Entretien avec le chercheur Franck Frégosi

Rédigé par Propos recueillis par la rédaction | Vendredi 2 Juin 2006

Chargé de recherches au CNRS et membre de l'observatoire du religieux d'Aix en Provence, Franck Frégosi est, depuis longtemps, l'un des spécialistes de la question du culte musulman en France. Au moment où beaucoup évoquent déjà le décès du Conseil Français du Culte Musulman (CFCM), laminé par ses querelles internes, il revient, pour nous, sur les raisons du blocage et surtout, sur les moyens d'en sortir.



Saphirnews.com : A l’heure du blocage, quel est l’avenir proche ou lointain du CFCM ?

Franck Frégosi : C’est la question centrale.
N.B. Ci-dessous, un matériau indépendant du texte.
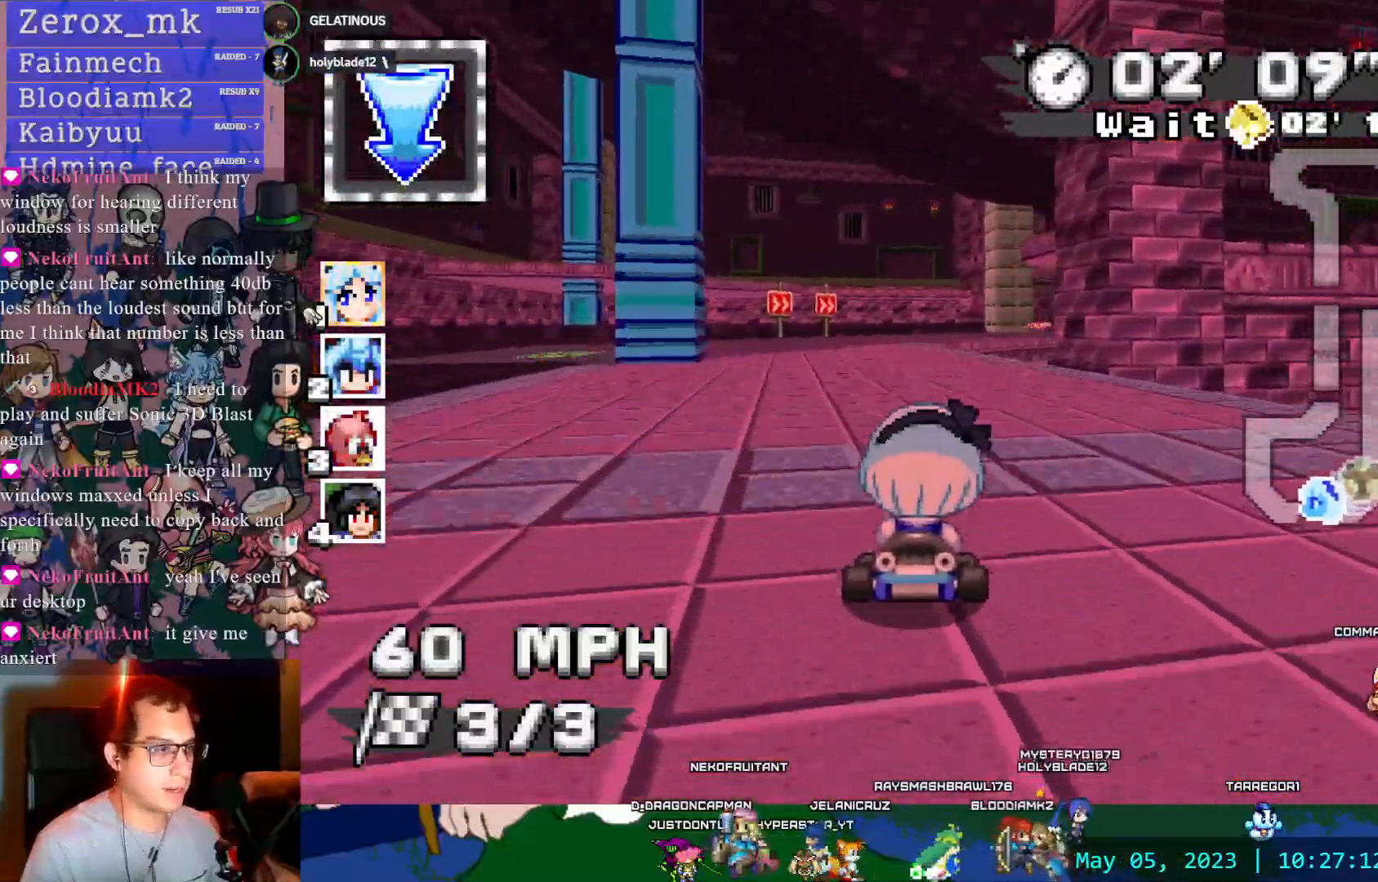
{"buttons": ["CROSS", "R1"], "left_stick": "left", "right_stick": "center", "events": [[117, "left_stick", "center"], [317, "left_stick", "left"]]}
On se demande finalement quelle est encore sa légitimité, sachant que le CFCM n’est pas directement l’expression du suffrage de tous les musulmans. Aujourd’hui, force est de constater que dans sa composition et son mode de fonctionnement, le blocage actuel rend l’action du CFCM encore plus illisible que dans le passé. On se demande à quoi il sert, la question étant peut-on encore continuer ainsi. Le CFCM est une vitrine dont il n’y a rien à montrer derrière. A l’origine, cet organe devait faire valoir et défendre les intérêts du culte musulman et relayer les attentes des fidèles. J’ai l’impression qu’il a surtout servi à mettre en avant les intérêts de certains représentants communautaires nationaux et qu’en dehors d’un nom, il ne représente plus rien.

Peut-on, pour autant, dire que le CFCM est mort ?
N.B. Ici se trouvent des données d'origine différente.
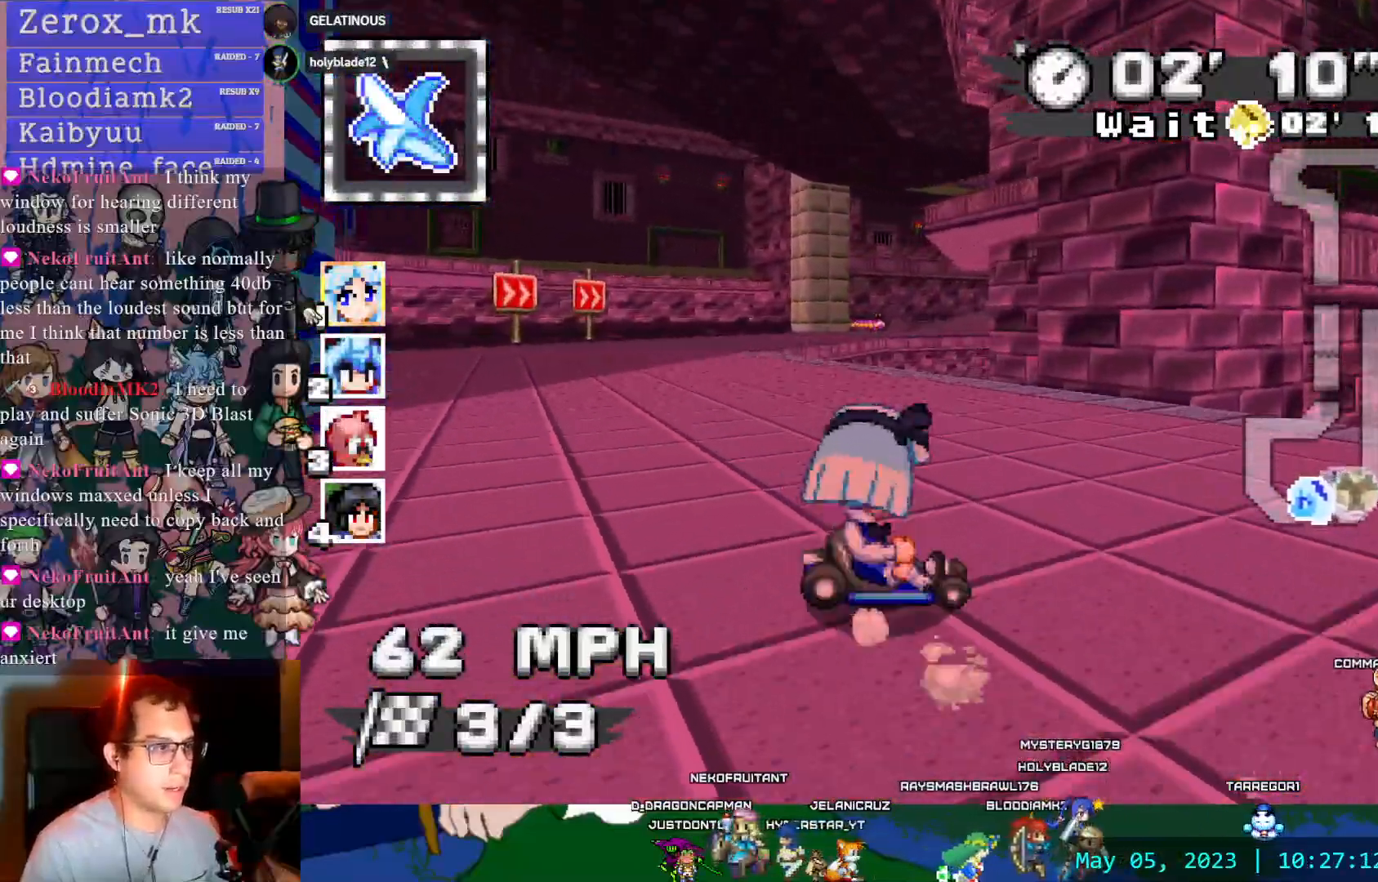
{"buttons": ["CROSS", "R1"], "left_stick": "left", "right_stick": "center", "events": []}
F.F : Il n’est peut-être pas mort sur le papier mais dans la pratique, il est inexistant, transparent. Dans le passé, les pouvoirs français avaient pu le mettre en avant dans l’affaire des otages. Il avait pu être utile à l’étranger. C’est, il me semble, le seul élément que l’on peut mettre à l’actif du CFCM. Les résultats concrets, pratiques se font toujours attendre. Il n’est peut-être pas mort dans l’esprit de certains, mais dans la réalité, il n’existe plus, à la différence des CRCM, qui continuent tant bien que mal. C’est la seule partie de ce dispositif qui a conservé une certaine légitimité par rapport aux fidèles.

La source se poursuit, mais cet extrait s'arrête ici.